Deep Boltzmann Machine on MNIST

Tags: ai, lisp, Date: 2010-01-18

Let me interrupt the flow of the MGL introduction series with a short report on what I learnt playing with Deep Boltzmann Machines. First, lots of thanks to Ruslan Salakhutdinov, then at University of Toronto now at MIT, for making the Matlab source code for the MNIST digit classification problem available.

The linked paper claims a record of 99.05% in classification accuracy on the permutation invariant task (no prior knowledge of geometry). A previous approach trained a DBN in an unsupervised manner and fine tuned it with backpropagation. Now, there is one more step: turning the DBN into a DBM (Deep Boltzmann Machine) and tune it further before handing the baton over to backprop. While in a DBN the constituent RBMs are trained one by one, the DBM is trained as a whole which, in theory, allows it to reconcile bottom-up and top-down signals, i.e. what it sees and what it thinks.

In the diagram above, as before, dark grey boxes are constants (to provide the connected chunks with biases), inputs are colored mid grey while hidden features are light grey. INPUTS is where the 28x28 pixel image is clamped and LABEL is a softmax chunk for the 10 digit classes.

In the Matlab code, there are a number of prominent features that may or may not be important to this result:

The second RBM gets the the correct label as input which conveniently allows tracking classification accuracy during its training but also – more importantly – forces the top-level features to be somewhat geared towards reconstruction of labels and thus classification.
A sparsity term is added to the gradient. Sparse representations are often better for classification.

Focusing only on what makes DBM learning tick, I tried a few variants of the basic approach. All of them start with the same DBN whose RBMs are trained for 100 epochs each:

DBN training finishes with around 97.77%, averaging 97.9% in the last 10 epochs.

On to the DBM. As the baseline, the DBM was not trained at all and the BPN did not get the marginals of the approximate posterior as inputs as prescribed in the paper, only the normal input. It's as if the DBN were unrolled into a BPN directly. Surprisingly, this baseline is already at 99.00% at the end of BPN training (all reported accuracies are averages from the last 10 epochs of training).

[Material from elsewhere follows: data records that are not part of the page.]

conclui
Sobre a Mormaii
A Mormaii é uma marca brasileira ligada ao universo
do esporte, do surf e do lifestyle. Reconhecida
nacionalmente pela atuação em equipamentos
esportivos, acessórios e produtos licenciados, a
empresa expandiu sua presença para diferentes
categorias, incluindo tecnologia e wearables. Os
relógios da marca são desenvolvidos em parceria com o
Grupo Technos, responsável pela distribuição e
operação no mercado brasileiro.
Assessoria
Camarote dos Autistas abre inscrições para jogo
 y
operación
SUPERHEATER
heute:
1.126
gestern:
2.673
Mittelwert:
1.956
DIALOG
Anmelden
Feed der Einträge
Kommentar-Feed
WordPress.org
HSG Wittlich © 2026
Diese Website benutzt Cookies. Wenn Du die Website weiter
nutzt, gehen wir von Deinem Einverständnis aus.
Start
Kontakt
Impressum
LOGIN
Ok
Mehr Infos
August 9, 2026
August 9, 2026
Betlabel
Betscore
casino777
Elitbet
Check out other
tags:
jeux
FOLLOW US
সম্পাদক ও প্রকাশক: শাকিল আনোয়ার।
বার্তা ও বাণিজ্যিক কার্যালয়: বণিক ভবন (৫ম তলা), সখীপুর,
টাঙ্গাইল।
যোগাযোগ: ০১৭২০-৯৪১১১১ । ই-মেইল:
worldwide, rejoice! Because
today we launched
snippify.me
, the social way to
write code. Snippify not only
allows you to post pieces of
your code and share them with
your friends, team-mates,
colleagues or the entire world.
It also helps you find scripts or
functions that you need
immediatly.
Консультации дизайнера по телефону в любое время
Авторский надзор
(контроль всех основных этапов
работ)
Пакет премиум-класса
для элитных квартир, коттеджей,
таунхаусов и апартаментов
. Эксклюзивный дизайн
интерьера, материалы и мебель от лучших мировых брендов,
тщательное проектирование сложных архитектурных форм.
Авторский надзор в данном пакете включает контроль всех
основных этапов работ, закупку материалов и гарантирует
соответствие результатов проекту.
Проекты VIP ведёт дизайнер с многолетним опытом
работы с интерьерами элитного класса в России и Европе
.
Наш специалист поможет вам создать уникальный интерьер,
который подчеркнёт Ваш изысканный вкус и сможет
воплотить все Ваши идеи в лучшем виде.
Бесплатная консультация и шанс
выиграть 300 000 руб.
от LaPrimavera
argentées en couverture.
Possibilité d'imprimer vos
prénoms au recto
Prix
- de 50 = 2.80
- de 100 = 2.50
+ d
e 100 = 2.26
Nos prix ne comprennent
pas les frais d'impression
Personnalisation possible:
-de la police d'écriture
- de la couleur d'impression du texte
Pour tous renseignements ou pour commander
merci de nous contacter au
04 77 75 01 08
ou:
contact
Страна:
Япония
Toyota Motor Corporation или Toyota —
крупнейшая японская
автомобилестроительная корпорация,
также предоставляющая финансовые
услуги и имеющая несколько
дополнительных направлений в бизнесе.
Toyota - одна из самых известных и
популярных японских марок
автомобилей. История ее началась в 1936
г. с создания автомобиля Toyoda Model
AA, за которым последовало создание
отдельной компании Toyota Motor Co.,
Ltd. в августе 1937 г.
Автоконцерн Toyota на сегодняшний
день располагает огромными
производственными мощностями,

The second variant performs DBM training but without any sparsity term and gets 99.07%. The third is using a sparsity penalty (\"normal sparsity\" in the diagram) for units in opposing layers on at the same time and nets 99.08%. The fourth is just a translation of the sparsity penalty from the Matlab code. This one is named "cheating sparsity" because it – perhaps in an effort to reduce variance of the gradient – changes weights according to the average activation levels of units connected by them. Anyway, this last one reaches 99.09%.

To reduce publication bias a bit, let me mention some experiments that were found to have no effect:

In an effort to see whether DBM training is held back by high variance of the gradient estimates a batch size of 1000 (instead of 100) was tested for a hundred epochs after the usual 500. There was no improvement.
In the BPN, label weights and biases were initialized from the DBM. This initial advantage diminishes gradually and by the end of training there is nothing (+0.01%) between the initialized and uninitialized variants. Nevertheless, all results and diagrams are from runs with label weights initialized.
The matlab code goes out of its way to compute negative phase statistics from the expectations of the units in F1 and F2 supposedly to help with variance of estimates and this turned out to be very important: with the same calculation based on the sampled values DBM classification deteriorated. Using the expectations for chunks INPUTS and LABEL did not help, though.

What I take home from these experiments is that from the considerable edge of DBM over DBN training only a small fraction remains by the end of BPN training and that the additional sparsity constraint accounts for very little in this setup.